*** GIVEN INFORMATION ***

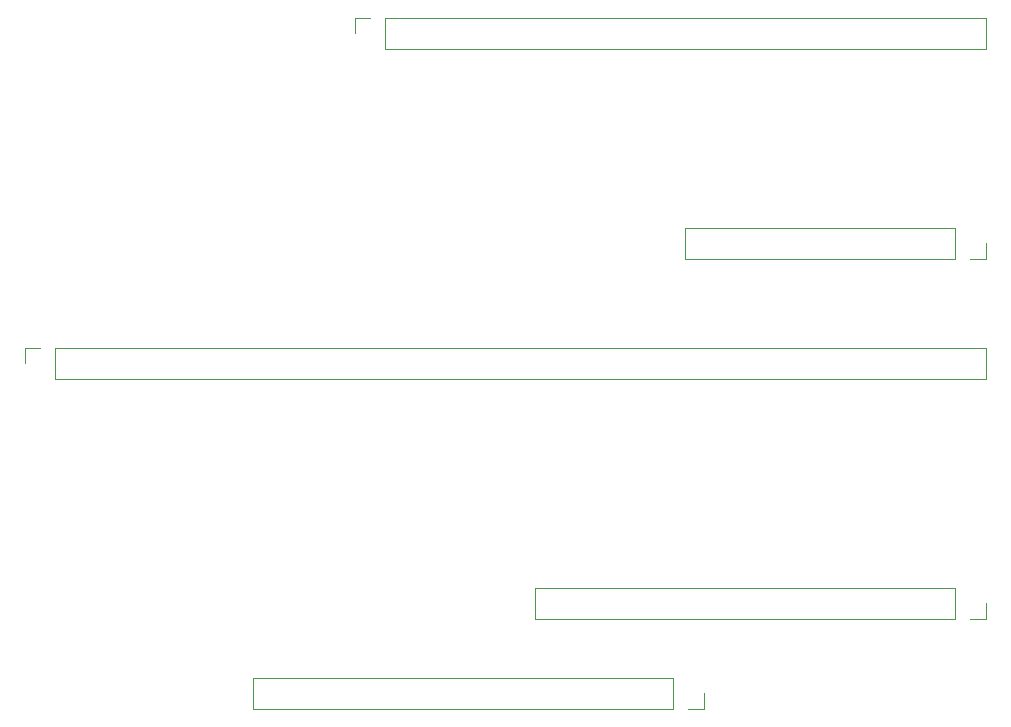
<source format=gbr>
%TF.GenerationSoftware,KiCad,Pcbnew,(5.1.10-1-10_14)*%
%TF.CreationDate,2021-11-23T11:12:12-05:00*%
%TF.ProjectId,control-unit,636f6e74-726f-46c2-9d75-6e69742e6b69,rev?*%
%TF.SameCoordinates,Original*%
%TF.FileFunction,Legend,Bot*%
%TF.FilePolarity,Positive*%
%FSLAX46Y46*%
G04 Gerber Fmt 4.6, Leading zero omitted, Abs format (unit mm)*
G04 Created by KiCad (PCBNEW (5.1.10-1-10_14)) date 2021-11-23 11:12:12*
%MOMM*%
%LPD*%
G01*
G04 APERTURE LIST*
%ADD10C,0.120000*%
G04 APERTURE END LIST*
D10*
%TO.C,J1*%
X176590000Y-117916000D02*
X176590000Y-116586000D01*
X175260000Y-117916000D02*
X176590000Y-117916000D01*
X173990000Y-117916000D02*
X173990000Y-115256000D01*
X173990000Y-115256000D02*
X138370000Y-115256000D01*
X173990000Y-117916000D02*
X138370000Y-117916000D01*
X138370000Y-117916000D02*
X138370000Y-115256000D01*
%TO.C,J7*%
X174946000Y-79816000D02*
X174946000Y-77156000D01*
X197866000Y-79816000D02*
X174946000Y-79816000D01*
X197866000Y-77156000D02*
X174946000Y-77156000D01*
X197866000Y-79816000D02*
X197866000Y-77156000D01*
X199136000Y-79816000D02*
X200466000Y-79816000D01*
X200466000Y-79816000D02*
X200466000Y-78486000D01*
%TO.C,J4*%
X119066000Y-87316000D02*
X119066000Y-88646000D01*
X120396000Y-87316000D02*
X119066000Y-87316000D01*
X121666000Y-87316000D02*
X121666000Y-89976000D01*
X121666000Y-89976000D02*
X200466000Y-89976000D01*
X121666000Y-87316000D02*
X200466000Y-87316000D01*
X200466000Y-87316000D02*
X200466000Y-89976000D01*
%TO.C,J11*%
X162246000Y-110296000D02*
X162246000Y-107636000D01*
X197866000Y-110296000D02*
X162246000Y-110296000D01*
X197866000Y-107636000D02*
X162246000Y-107636000D01*
X197866000Y-110296000D02*
X197866000Y-107636000D01*
X199136000Y-110296000D02*
X200466000Y-110296000D01*
X200466000Y-110296000D02*
X200466000Y-108966000D01*
%TO.C,J2*%
X200466000Y-59376000D02*
X200466000Y-62036000D01*
X149606000Y-59376000D02*
X200466000Y-59376000D01*
X149606000Y-62036000D02*
X200466000Y-62036000D01*
X149606000Y-59376000D02*
X149606000Y-62036000D01*
X148336000Y-59376000D02*
X147006000Y-59376000D01*
X147006000Y-59376000D02*
X147006000Y-60706000D01*
%TD*%
M02*

</source>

*** End of GIVEN INFORMATION ***

For this task, write out exactly the lines of the entries above, starting at the line with "X162246000Y-110296000D01*" and ending at the line with "X149606000Y-62036000D02*", both included, and no others.

* **EXERCISE OUTPUT**
X162246000Y-110296000D01*
X197866000Y-107636000D02*
X162246000Y-107636000D01*
X197866000Y-110296000D02*
X197866000Y-107636000D01*
X199136000Y-110296000D02*
X200466000Y-110296000D01*
X200466000Y-110296000D02*
X200466000Y-108966000D01*
%TO.C,J2*%
X200466000Y-59376000D02*
X200466000Y-62036000D01*
X149606000Y-59376000D02*
X200466000Y-59376000D01*
X149606000Y-62036000D02*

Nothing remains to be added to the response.